What Is a Thesis Paper?
A thesis paper is a type of dissertation which is meant to demonstrate to the instructor or professor the ability of a student to evaluate and interpret gathered information and then draw conclusions from the information to develop and defend an argument.
In many cases known as the "Term Paper", one is essentially a long essay or dissertation involving personal research, written by a candidate for a degree, usually a Master's degree. A dissertation, on the contrary, is the type of extensive paper, usually book-length, required for a student wishing to earn a doctorate in a specific field.
The student who is writing a thesis paper is responsible for putting forth their own point of view and is evaluated on how successfully they have presented this point of view in the written form.
Unlike the topic summary paper, which offers a general description or explanation of a topic, subject or issue, etc., the thesis paper dissects a topic, and argues for or against something in particular; it goes far beyond the simple reporting of a topic.
In many ways, the thesis paper is similar to the persuasive essay, in that it requires the student to argue a point and providing evidence that upholds that argument. Only the thesis paper includes extensive research that usually surpasses the kind of work needed for one to discover preliminary findings on a general subject. The thesis paper incorporates books, primary and secondary sources, as well as information from library catalogs, bibliographies, academic journals and other published documents, etc.
How to Write a Thesis Paper
Writing the thesis paper involves a student’s professor instructing the student to gather information about a subject, evaluating, assessing and analyzing that information, and arriving at a theory or argument (which in an argumentative paper or persuasive essay declared in the thesis statement in the first paragraph of the paper by resolving conflicting points of view).

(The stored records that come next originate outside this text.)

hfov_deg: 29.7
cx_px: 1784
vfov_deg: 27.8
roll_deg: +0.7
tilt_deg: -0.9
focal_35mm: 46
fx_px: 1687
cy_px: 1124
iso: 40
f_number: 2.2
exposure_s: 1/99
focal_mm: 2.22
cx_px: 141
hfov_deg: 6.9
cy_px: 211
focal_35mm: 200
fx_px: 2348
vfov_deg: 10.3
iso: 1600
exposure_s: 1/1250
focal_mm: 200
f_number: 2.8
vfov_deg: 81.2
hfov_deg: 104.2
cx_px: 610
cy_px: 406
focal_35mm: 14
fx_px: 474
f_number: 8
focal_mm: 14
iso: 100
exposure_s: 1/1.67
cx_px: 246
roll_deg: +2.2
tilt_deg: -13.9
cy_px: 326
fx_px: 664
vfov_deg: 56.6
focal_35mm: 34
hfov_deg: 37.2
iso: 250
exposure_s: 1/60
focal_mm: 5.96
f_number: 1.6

Writing a thesis teaches the student the type of research, writing and critical-thinking skills that will be crucial to master to excel in their career fields, where they may need to report facts and opinions accurately – while making sense of that information in a pragmatic way. The thesis paper requires one to go far beyond merely using their reportorial skills, but rather requires a student to use certain information to support their understanding and evaluation of certain material, a subject and topic.
For example, the student writing a summary paper may examine Edgar Allen Poe’s short stories that revolve heavily around the theme of the macabre.

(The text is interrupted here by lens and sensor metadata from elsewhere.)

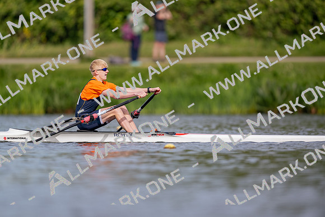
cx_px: 162
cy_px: 108
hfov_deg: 3.4
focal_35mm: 600
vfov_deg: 2.3
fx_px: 5418
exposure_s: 1/2500
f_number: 4
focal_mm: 600
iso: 280
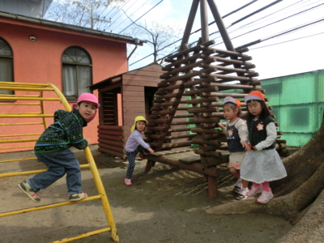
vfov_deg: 56.8
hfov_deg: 71.6
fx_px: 225
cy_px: 122
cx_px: 162
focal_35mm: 24
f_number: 3
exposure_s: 1/640
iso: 80
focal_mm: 4.24
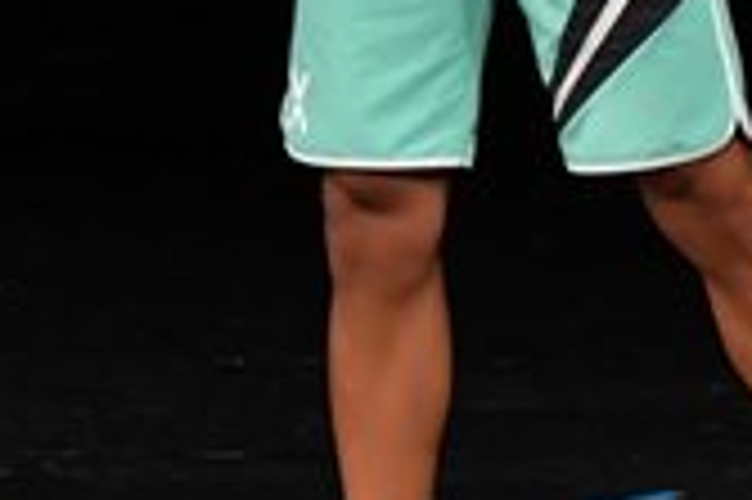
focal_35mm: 1114
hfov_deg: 1.9
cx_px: 1051
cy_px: -149
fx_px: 23247
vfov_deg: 1.2
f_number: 5.6
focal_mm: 160
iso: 3200
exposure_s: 1/400
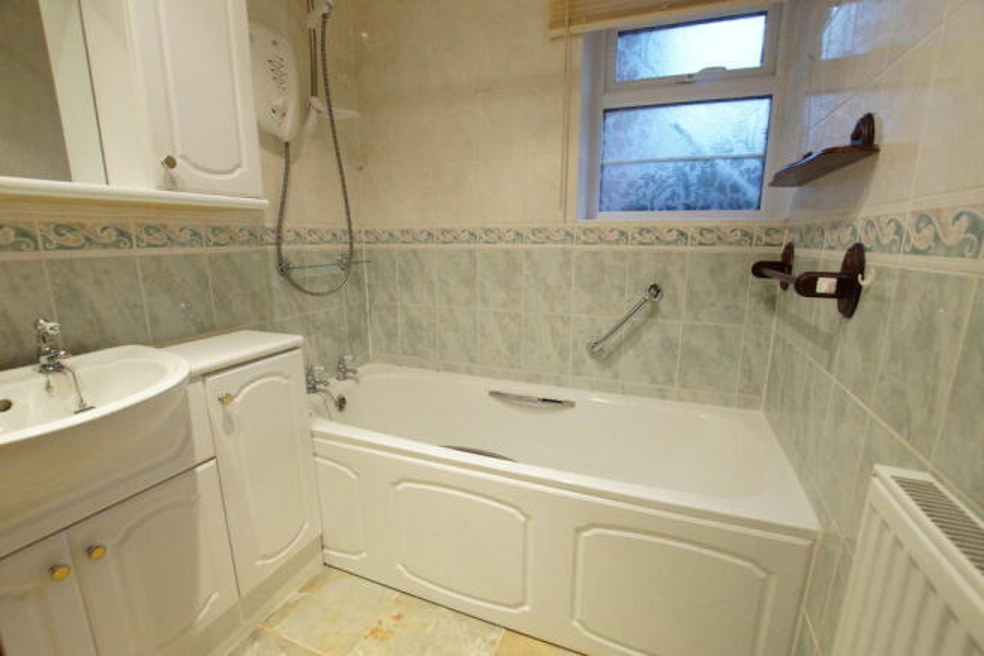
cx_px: 492
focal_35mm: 15
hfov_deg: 100.4
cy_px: 328
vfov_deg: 77.3
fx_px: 410
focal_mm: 10
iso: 3200
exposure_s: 1/60
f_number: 5.6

But the student writing the thesis paper will look more closely at the macabre in Poe’s fiction. They will examine what has been written in published scholarly articles about this theme in Poe’s work while coming to their own conclusions and interpretations on the topic – either accepting or rejecting the perspectives the critics offer. Ultimately, through their thesis paper, the student will offer their thoughts on why this is important – even practical – in the real world, what it can offer today’s reader, what they can learn from it, how Poe’s fiction should be read, and so on.
An example of a perhaps more practical focus and topic for a thesis paper could make an argument about smoking – "Smoking should be banned in public places", an argument a thesis paper may be defending. Of course, the student covering this topic would have to look at both sides of this argument, conducting research to explore as many aspects of the subject as possible, and discovering ways that they could maybe develop the topic, bringing forth, possibly, new information and perspectives on the topic.